--- Start TEXT SEGMENT ---

When I was a kid, salads only meant one thing: iceberg lettuce torn into shreds, chopped-up tomatoes, croutons from a Marie Callender’s bag, and a glug of dressing from a bottle. Mostly, we liked ranch dressing, but sometimes there was a bottle of Italian dressing with viscous bits floating in it. A few times, there was overly sweet French dressing.
(I know folks who grew up in Italy and France. They must have been so confused to come to the States for the first time and find these plastic bottles ascribing these abominations to their countries.)
I don’t blame my parents. That’s what everyone ate as salads in Southern California in the 70s and 80s. As soon as I write that, I know it’s not true. There must have been some families eating artichoke hearts, butter lettuce, and homemade vinaigrette. My dear friend Sharon, who grew up in South Dakota, ate curries and unusual casseroles, thanks to the recipes her mom ripped out of the pages of Gourmet. So I know that quite a few people must have been eating interesting salads in the 1970s. It just wasn’t me.
For years I had this feeling of obligation about salads, based on the paltry selections offered me and the lack of taste in those pale tomatoes and watery lettuce. Salads are healthy. Salads are what you eat when you want to lose weight. Sharon and I used to convince ourselves, in our late teens, that bowls of lettuce without any dressing actually tasted good. We were lying to ourselves. We ate those salads out of desperation to change our bodies by denying ourselves flavor.
Thankfully, I’m not in my late teens anymore. Flavor is my first consideration when it comes to food now. And I eat a salad for lunch nearly every day.

--- End TEXT SEGMENT ---
--- Start SUPPLIED INFORMATION ---

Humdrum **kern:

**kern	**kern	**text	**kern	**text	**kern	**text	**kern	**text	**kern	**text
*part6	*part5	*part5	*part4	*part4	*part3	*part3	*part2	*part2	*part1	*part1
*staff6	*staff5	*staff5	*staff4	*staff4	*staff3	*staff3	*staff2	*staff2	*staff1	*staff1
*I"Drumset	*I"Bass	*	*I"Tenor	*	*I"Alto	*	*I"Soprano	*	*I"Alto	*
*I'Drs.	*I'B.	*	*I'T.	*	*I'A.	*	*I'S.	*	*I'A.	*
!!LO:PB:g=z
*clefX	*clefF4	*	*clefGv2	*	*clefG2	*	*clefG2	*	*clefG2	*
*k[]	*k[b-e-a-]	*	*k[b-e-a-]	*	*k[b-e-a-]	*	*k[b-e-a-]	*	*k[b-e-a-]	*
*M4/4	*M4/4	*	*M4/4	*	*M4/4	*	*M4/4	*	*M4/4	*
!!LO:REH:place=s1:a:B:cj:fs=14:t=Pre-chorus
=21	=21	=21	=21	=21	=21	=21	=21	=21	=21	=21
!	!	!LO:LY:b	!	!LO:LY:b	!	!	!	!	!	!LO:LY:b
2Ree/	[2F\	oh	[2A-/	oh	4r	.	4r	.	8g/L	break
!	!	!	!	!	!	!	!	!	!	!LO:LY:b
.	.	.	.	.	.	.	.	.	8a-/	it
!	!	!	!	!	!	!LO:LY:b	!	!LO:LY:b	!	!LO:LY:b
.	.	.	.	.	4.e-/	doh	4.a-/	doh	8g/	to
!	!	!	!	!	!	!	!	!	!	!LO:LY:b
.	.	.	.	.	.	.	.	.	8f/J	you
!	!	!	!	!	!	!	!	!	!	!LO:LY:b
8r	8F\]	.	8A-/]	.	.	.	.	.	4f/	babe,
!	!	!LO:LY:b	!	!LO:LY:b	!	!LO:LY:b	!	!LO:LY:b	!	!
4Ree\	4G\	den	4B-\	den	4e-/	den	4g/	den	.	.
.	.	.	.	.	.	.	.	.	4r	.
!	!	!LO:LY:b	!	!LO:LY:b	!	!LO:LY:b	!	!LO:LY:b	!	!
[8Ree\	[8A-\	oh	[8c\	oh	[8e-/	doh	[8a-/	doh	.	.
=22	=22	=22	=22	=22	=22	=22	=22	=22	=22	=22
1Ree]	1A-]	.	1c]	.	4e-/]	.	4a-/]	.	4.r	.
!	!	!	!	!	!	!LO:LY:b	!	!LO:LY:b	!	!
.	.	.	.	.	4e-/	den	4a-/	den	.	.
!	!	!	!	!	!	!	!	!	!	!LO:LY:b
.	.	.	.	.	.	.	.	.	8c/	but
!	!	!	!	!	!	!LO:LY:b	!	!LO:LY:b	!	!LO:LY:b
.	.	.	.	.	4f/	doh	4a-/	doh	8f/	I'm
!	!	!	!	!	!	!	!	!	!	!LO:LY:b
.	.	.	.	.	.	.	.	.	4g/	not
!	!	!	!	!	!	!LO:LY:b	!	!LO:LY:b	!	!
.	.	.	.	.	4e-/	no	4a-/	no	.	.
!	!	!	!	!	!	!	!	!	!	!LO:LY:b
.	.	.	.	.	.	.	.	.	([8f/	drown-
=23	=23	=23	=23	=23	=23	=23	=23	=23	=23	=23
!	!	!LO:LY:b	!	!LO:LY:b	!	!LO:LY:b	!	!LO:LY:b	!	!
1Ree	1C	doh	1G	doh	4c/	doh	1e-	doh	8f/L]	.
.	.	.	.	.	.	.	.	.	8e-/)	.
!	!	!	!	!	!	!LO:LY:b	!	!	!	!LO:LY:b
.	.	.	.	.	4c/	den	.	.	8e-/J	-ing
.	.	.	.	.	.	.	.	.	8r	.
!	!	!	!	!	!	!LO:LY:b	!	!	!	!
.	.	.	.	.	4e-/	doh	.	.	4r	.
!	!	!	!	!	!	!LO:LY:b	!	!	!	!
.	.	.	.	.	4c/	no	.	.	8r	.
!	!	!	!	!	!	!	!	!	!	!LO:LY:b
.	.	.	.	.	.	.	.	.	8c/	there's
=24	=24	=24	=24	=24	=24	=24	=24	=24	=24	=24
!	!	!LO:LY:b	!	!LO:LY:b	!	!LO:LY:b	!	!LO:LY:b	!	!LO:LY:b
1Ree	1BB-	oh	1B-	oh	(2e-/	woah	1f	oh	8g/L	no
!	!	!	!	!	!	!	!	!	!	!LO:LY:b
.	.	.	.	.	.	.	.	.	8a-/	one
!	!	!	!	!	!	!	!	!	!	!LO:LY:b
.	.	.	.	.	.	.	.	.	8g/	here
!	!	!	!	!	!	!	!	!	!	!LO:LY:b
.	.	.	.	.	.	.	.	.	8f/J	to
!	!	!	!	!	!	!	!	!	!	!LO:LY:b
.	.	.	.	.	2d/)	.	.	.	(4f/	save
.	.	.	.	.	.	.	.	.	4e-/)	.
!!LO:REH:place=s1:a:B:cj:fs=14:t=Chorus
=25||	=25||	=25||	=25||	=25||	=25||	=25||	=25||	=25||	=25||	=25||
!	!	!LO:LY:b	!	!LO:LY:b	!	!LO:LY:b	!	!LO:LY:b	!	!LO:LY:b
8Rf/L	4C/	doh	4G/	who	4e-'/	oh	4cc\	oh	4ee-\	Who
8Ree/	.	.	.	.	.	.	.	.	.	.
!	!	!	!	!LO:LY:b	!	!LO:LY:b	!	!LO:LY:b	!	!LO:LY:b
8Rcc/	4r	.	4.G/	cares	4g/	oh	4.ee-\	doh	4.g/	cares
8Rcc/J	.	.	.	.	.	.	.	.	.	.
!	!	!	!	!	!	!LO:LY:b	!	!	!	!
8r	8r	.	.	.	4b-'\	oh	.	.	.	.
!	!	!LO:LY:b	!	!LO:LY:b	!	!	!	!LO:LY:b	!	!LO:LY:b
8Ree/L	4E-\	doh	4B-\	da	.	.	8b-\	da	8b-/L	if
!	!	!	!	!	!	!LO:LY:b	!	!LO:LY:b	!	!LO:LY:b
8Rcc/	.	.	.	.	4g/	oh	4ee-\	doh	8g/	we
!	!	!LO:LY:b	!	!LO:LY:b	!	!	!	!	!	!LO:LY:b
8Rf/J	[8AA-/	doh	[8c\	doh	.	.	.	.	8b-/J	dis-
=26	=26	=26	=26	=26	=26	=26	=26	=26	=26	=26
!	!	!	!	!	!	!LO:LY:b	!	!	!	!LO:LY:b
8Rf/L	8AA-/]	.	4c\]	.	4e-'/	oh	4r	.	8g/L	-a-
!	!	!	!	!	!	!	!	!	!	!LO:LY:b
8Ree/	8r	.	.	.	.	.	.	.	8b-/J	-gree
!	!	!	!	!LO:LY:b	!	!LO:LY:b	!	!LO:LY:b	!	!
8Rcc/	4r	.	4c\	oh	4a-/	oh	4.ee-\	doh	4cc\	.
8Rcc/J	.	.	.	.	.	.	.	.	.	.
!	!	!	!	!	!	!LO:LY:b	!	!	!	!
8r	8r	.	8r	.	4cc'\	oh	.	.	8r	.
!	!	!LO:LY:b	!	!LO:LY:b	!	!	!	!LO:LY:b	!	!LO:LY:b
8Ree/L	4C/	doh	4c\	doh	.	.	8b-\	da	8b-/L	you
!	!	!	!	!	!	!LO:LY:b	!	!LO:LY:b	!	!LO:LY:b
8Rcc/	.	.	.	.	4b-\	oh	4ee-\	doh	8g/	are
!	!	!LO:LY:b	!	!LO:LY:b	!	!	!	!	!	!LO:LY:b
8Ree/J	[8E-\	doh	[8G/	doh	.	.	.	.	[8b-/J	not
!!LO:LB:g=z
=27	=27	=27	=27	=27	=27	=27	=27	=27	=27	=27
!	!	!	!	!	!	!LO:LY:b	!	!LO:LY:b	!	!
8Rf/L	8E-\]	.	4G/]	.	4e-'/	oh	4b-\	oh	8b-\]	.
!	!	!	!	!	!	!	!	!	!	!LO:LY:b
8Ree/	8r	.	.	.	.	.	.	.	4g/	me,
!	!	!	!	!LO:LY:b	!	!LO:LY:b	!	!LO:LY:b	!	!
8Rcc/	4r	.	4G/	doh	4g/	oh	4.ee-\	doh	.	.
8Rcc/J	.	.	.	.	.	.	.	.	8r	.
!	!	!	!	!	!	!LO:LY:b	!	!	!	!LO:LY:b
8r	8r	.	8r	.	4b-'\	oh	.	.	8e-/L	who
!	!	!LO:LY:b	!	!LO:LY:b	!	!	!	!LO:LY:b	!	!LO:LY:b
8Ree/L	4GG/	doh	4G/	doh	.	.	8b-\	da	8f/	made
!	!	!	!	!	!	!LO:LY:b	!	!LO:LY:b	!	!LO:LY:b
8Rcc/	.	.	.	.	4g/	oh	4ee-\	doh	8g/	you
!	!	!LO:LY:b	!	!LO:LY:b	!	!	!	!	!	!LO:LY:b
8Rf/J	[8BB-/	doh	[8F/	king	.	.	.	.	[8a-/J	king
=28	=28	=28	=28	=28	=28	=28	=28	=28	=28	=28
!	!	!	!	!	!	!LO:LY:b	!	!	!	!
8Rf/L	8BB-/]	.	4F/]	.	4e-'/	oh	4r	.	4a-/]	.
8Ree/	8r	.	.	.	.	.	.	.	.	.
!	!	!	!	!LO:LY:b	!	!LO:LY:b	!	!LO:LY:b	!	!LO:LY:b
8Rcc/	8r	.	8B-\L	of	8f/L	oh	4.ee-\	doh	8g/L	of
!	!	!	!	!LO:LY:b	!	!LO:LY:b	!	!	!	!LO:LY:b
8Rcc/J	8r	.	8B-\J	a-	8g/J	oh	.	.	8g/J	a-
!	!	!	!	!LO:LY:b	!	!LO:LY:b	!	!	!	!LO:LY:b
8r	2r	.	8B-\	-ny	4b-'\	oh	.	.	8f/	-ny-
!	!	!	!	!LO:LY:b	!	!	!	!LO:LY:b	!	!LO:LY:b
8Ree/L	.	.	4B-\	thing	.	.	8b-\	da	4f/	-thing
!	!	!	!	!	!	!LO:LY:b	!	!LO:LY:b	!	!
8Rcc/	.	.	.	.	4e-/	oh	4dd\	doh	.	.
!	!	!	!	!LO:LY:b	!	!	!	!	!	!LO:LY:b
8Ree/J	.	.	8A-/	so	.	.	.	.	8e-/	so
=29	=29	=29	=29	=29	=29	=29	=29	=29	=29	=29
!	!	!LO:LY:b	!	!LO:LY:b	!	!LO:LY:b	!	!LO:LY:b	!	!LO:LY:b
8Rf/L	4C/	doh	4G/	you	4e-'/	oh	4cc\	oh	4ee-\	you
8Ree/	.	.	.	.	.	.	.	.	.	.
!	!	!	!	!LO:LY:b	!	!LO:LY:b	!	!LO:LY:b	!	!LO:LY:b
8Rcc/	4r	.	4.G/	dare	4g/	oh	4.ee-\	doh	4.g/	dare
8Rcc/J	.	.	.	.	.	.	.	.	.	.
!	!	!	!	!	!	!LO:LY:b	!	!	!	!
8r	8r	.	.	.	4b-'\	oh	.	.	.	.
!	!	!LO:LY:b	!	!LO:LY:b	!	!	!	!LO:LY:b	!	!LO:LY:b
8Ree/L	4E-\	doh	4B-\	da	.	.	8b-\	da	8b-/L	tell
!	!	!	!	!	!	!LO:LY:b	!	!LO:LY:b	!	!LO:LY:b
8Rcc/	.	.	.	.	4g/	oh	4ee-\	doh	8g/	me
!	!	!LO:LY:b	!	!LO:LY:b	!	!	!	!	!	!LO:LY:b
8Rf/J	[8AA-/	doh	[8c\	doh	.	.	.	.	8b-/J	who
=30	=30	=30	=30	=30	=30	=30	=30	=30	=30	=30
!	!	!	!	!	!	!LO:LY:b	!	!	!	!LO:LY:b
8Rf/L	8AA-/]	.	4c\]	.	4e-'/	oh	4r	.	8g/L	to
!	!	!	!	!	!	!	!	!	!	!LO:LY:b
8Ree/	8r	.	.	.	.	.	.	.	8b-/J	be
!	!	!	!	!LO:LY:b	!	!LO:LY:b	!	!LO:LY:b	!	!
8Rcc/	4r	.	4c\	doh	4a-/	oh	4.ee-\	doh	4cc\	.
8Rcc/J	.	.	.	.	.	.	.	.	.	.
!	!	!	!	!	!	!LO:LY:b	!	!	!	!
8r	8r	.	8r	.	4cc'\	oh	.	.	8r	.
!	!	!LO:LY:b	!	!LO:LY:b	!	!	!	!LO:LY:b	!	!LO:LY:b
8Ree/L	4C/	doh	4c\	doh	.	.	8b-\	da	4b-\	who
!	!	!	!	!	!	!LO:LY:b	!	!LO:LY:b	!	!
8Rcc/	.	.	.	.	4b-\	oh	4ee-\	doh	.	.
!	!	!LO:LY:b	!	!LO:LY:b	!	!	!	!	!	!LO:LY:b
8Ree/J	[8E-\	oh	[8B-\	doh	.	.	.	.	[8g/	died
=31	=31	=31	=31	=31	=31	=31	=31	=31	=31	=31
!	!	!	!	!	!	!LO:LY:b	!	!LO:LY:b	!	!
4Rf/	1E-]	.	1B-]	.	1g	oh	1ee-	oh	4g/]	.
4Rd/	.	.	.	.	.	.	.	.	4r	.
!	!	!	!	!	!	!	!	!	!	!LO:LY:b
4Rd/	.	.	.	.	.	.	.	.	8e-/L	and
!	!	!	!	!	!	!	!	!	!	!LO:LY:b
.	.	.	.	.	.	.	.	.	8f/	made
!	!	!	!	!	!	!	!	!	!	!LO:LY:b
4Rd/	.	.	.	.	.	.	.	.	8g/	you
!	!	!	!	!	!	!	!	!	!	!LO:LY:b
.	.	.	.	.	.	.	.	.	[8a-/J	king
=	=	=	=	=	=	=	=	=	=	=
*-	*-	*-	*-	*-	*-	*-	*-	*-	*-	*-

--- End SUPPLIED INFORMATION ---

* [TASKS FOR THIS EXERCISE]
1 - Print the salads essay from "When I was a" to "sweet French dressing.".
2 - Count the lines in the listing that contain the string "kern", treating uppercase and lowercase as different, and give only the number.

* [RESPONSES BY TASK]
1 -
When I was a kid, salads only meant one thing: iceberg lettuce torn into shreds, chopped-up tomatoes, croutons from a Marie Callender’s bag, and a glug of dressing from a bottle. Mostly, we liked ranch dressing, but sometimes there was a bottle of Italian dressing with viscous bits floating in it. A few times, there was overly sweet French dressing.

2 - 2